Earlier today, I took a look at the Associated Press poll that shows the presidential race in a virtual tie nationally. What about the all-important swing states? Four different pollsters look at that question today, two of which are tracking polls, and all four say … pretty much the same thing.
First, Gallup reports that Obama holds a narrow lead in their swing-state polling, but within the margin of error, leading 48/46. Furthermore, they report that despite all of the media hype over this gaffe and that gaffe, the race hasn’t changed at all since Romney became the presumptive nominee:
Registered voters in key 2012 election swing states remain closely divided in their presidential vote preferences, with 48% supporting President Barack Obama and 46% Mitt Romney. Other than a nine-point lead for Obama in March, the two candidates have been essentially tied in the swing states throughout the campaign.
Although their graph of these results looks like a flat line since May, Gallup includes this:
Most swing-state voters, 74%, say the recent political conventions did not have much or any influence on their vote choice.
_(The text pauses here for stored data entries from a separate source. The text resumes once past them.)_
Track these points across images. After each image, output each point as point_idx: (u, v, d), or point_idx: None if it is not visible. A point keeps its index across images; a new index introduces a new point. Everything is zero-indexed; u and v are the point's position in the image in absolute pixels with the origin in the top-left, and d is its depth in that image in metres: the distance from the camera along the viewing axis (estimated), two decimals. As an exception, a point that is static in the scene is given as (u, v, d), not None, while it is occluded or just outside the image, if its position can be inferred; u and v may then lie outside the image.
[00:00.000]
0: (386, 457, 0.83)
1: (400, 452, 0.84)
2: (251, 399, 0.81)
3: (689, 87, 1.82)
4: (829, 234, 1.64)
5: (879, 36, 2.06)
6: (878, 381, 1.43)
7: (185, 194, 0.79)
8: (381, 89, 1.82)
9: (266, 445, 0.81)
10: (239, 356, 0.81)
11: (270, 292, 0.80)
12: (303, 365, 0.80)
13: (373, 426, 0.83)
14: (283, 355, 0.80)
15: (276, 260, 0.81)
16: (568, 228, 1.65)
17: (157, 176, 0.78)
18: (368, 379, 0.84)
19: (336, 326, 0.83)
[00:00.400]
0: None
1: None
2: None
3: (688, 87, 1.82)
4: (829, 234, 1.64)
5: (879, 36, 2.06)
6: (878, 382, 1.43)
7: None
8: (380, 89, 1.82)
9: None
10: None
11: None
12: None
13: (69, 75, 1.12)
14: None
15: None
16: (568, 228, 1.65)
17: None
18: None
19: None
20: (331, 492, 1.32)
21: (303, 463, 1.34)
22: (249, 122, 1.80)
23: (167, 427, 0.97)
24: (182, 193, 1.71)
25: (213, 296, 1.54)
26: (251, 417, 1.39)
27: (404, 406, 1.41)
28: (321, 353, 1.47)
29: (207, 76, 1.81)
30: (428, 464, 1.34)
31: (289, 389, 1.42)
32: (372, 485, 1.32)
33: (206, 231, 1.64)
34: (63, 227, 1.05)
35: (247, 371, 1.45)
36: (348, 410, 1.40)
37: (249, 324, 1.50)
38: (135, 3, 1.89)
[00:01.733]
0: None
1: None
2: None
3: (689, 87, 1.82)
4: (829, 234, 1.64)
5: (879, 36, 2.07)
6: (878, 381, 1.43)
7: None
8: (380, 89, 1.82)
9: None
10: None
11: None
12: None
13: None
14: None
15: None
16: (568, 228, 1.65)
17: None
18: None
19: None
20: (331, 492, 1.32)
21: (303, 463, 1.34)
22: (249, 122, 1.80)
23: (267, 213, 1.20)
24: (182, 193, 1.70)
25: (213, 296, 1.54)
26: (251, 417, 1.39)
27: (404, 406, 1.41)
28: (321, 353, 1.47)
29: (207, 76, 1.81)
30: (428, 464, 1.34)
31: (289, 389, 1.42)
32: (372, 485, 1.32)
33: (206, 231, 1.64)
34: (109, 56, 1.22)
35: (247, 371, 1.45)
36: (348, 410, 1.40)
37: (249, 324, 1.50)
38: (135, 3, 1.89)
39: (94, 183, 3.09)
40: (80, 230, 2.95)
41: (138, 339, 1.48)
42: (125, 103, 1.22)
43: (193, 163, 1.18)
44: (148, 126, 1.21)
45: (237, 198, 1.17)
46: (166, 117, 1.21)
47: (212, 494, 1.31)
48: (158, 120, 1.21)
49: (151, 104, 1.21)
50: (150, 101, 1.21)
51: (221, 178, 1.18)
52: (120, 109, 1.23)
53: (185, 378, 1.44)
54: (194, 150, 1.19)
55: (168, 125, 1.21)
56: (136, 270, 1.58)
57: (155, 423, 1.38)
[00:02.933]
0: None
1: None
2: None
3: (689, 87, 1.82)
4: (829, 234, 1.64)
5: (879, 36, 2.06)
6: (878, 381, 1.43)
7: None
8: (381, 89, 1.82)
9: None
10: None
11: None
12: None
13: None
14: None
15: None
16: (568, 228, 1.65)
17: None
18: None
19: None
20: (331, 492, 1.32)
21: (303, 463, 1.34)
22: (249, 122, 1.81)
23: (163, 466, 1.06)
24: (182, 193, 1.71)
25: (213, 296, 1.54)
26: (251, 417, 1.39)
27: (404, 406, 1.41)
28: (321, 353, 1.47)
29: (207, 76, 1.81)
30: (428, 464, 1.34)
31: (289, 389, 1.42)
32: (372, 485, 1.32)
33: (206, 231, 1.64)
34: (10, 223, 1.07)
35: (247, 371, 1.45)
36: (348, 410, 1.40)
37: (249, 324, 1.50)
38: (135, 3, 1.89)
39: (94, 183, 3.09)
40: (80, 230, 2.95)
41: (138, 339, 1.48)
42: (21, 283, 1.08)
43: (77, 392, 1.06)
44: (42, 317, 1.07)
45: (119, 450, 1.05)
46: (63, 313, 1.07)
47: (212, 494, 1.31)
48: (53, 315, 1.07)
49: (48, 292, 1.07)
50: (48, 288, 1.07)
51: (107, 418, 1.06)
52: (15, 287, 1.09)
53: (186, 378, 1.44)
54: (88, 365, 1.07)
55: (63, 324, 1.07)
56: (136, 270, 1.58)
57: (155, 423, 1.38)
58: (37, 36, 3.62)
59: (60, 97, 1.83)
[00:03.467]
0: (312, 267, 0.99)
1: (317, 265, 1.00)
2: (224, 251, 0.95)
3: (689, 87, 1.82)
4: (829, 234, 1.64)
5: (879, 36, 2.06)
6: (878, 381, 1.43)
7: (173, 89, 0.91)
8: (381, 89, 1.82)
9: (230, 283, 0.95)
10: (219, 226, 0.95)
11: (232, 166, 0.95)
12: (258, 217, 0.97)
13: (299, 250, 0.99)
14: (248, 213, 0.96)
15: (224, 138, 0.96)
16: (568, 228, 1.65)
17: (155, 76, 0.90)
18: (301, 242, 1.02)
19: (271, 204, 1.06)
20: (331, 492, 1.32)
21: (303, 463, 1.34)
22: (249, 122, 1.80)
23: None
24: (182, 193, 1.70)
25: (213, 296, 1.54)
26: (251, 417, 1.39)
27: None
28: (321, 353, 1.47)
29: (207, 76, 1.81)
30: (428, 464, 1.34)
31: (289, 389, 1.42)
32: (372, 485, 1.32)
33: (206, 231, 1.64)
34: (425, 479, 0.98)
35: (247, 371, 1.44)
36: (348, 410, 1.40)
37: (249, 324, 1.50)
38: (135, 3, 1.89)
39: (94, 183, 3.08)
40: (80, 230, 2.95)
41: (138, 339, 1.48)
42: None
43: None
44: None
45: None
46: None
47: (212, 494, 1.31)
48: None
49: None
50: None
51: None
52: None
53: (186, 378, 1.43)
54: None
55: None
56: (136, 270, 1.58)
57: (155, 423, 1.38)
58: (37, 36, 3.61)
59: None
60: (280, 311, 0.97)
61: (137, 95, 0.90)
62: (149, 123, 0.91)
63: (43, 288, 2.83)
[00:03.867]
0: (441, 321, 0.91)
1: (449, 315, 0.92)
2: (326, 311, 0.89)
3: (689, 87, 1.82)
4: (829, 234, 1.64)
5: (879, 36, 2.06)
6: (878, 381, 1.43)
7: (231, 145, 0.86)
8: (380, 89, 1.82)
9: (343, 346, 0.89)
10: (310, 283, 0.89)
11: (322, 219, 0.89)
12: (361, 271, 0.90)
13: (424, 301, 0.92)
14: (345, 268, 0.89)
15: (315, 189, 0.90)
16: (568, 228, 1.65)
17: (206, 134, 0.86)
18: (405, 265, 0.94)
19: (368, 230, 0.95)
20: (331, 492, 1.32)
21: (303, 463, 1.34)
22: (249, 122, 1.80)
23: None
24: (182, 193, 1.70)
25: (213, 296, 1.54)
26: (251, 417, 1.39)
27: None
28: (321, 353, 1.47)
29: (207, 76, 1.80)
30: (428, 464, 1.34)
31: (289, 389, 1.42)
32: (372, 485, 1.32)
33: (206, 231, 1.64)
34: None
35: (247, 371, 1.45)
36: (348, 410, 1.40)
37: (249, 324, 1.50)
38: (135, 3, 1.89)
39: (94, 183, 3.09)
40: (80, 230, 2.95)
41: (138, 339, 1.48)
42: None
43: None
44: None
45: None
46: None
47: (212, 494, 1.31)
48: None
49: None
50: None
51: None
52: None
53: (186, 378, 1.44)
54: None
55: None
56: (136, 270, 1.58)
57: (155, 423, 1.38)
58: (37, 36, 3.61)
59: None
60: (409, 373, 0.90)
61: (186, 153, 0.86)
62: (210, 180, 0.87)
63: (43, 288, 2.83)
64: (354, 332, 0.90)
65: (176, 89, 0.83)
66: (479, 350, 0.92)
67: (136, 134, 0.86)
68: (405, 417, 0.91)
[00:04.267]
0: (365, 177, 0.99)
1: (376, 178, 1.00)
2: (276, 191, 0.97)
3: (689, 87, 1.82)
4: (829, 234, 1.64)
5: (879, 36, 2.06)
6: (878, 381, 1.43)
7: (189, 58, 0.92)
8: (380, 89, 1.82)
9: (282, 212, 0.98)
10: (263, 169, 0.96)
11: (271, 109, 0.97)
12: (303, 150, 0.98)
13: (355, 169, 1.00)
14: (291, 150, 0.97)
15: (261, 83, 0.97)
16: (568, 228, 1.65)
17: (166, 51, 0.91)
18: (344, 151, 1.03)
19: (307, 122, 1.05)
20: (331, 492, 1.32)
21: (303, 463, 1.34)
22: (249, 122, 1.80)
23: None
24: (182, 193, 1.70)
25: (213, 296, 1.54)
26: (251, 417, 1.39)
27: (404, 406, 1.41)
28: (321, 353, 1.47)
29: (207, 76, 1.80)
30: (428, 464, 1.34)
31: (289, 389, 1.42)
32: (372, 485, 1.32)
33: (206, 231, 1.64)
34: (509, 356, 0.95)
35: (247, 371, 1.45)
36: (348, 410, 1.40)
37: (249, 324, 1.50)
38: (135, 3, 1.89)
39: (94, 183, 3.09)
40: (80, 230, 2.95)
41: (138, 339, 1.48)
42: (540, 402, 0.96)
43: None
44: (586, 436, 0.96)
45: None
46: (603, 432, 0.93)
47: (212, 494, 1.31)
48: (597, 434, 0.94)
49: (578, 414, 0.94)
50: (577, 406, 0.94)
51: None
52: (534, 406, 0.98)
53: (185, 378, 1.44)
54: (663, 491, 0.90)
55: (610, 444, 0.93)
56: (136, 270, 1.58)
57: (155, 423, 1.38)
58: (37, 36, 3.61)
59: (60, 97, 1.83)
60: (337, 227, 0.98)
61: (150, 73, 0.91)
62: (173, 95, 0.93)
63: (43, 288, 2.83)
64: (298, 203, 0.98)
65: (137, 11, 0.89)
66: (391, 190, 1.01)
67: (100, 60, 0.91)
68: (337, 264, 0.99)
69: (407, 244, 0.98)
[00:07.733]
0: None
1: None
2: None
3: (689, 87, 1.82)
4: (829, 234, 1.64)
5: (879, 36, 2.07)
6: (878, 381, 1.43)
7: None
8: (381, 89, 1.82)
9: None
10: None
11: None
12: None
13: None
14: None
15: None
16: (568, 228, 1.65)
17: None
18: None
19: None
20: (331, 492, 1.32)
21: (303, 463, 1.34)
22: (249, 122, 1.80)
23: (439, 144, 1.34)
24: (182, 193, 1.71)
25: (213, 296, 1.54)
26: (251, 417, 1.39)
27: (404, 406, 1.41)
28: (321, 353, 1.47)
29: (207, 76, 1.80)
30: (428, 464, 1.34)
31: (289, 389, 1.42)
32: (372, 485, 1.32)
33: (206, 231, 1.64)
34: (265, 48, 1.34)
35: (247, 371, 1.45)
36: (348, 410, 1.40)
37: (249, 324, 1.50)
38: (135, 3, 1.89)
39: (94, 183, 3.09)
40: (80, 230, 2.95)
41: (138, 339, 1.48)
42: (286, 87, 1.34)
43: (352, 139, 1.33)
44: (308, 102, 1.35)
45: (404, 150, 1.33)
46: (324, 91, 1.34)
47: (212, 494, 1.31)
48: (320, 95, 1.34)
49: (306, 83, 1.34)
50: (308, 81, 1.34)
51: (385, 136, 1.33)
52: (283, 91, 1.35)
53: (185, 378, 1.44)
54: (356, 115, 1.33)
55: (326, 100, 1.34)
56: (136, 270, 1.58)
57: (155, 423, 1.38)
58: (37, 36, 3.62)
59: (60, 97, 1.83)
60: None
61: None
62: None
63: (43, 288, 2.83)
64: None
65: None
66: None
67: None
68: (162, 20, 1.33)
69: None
But the one in four swing-state voters who said the conventions did affect their vote — either a great deal or a fair amount — are much more likely to be supporting Obama now, by 56% to 41%, providing further evidence that the Democratic convention had a greater impact than the Republican convention.
Really?
It’s been nearly two weeks since the conventions. Where’s that impact again?
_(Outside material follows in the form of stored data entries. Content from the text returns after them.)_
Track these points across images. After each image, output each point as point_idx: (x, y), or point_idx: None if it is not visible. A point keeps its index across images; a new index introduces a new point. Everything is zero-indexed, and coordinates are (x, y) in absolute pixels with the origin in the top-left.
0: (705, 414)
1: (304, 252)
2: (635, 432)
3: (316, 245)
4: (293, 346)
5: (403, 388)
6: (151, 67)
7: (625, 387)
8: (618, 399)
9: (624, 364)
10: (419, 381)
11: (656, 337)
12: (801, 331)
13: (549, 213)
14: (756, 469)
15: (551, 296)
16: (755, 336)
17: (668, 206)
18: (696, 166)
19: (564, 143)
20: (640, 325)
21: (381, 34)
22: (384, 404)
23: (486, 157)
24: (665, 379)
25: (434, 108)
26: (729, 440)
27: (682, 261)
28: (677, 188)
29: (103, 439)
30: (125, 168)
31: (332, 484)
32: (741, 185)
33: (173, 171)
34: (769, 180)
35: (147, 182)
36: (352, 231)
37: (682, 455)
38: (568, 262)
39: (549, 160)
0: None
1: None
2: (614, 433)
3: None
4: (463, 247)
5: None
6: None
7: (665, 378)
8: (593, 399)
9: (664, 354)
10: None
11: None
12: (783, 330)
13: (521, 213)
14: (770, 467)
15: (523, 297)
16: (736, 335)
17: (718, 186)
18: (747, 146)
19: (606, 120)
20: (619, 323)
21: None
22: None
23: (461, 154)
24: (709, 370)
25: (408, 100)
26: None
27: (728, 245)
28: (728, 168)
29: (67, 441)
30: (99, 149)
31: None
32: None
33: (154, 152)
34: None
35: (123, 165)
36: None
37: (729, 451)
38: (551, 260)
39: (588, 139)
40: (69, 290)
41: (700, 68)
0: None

All right, what does Rasmussen say? They have Romney up, but only by one point:
In the 11 swing states, Mitt Romney earns 47% of the vote, and the president is supported by 46%. Three percent (3%) are not sure, and four percent (4%) are undecided.
In 2008, Obama won these states by a combined margin of 53% to 46%, virtually identical to his national margin.
This is the fourth day in a row that Romney has posted a slight lead after the president’s convention bounce put him ahead for several days. The race in the swing states is now back to where it was at the beginning of the month.
In other words, the conventions didn’t have any lasting impact at all.
Next, we have USA Today, which partnered with Gallup and found a 2-point lead in the swing states — but this time for Romney:
The good news for Republican challenger Mitt Romney: After three rocky weeks, he remains within striking distance of President Obama in the battleground states that matter most. The bad news: His latest misstep could upend that.
A new USA TODAY/Gallup Poll of Swing States, completed Monday night, shows Romney lagging President Obama by only 2 percentage points, 48%-46%, well within the survey’s margin of error and a point closer than their contest last month. Nationwide, Obama’s bounce from the Democratic National Convention is dissipating: The president now leads across the country in the Gallup Poll by a single point, 47%-46%.
But the story transfixing cable newscasts and the Twitterverse on Tuesday wasn’t Romney’s recovery but his comments, captured in a secretly recorded video of a Florida fundraiser in May and posted online Monday by Mother Jones magazine. Before a wealthy audience, he dismissed (coincidentally) 47% of the electorate as people who don’t pay income taxes, lack personal responsibility, are dependent on the government and are firmly behind his opponent.
We’ll see, but that’s entirely speculative. The poll doesn’t provide data that says “if Romney talks about dependency he’ll lose votes.” The poll does find a “surprising number” of uncommitted voters, but they may well be turned off by Obama’s response to the death of an American ambassador in Libya, which is a bigger issue than Romney’s political analysis of his opposition. Given that this data includes the dates of the last media freakout over Romney’s response to the Cairo embassy statement (not the Libya consulate disaster, as some media reported), the speculation of imminent disaster isn’t exactly convincing.
Lastly, we have the CBS/NYT poll of three key swing states that shows Obama leading in two — Virginia by four and Wisconsin by five — while being a one-point virtual tie in Colorado. However, Tom Elia points out in an e-mail that the sample splits in the poll are rather absurdly tilted in the first two states. Virginia’s sample is D+11 when the 2008 exit polling had it D+6 in a Democratic wave election. Wisconsin’s split in this poll is D+8, when in 2008 it was also D+6, and just this year in the recall election it was R+1. Adjusting for the sample skew, both of these states look like they’re at least dead heats.
What can we conclude? Neither candidate is gaining traction at the moment. We might also conclude that the undecided voters have just started taking a closer look at this race, and that we won’t see any real momentum until the debates start in two weeks.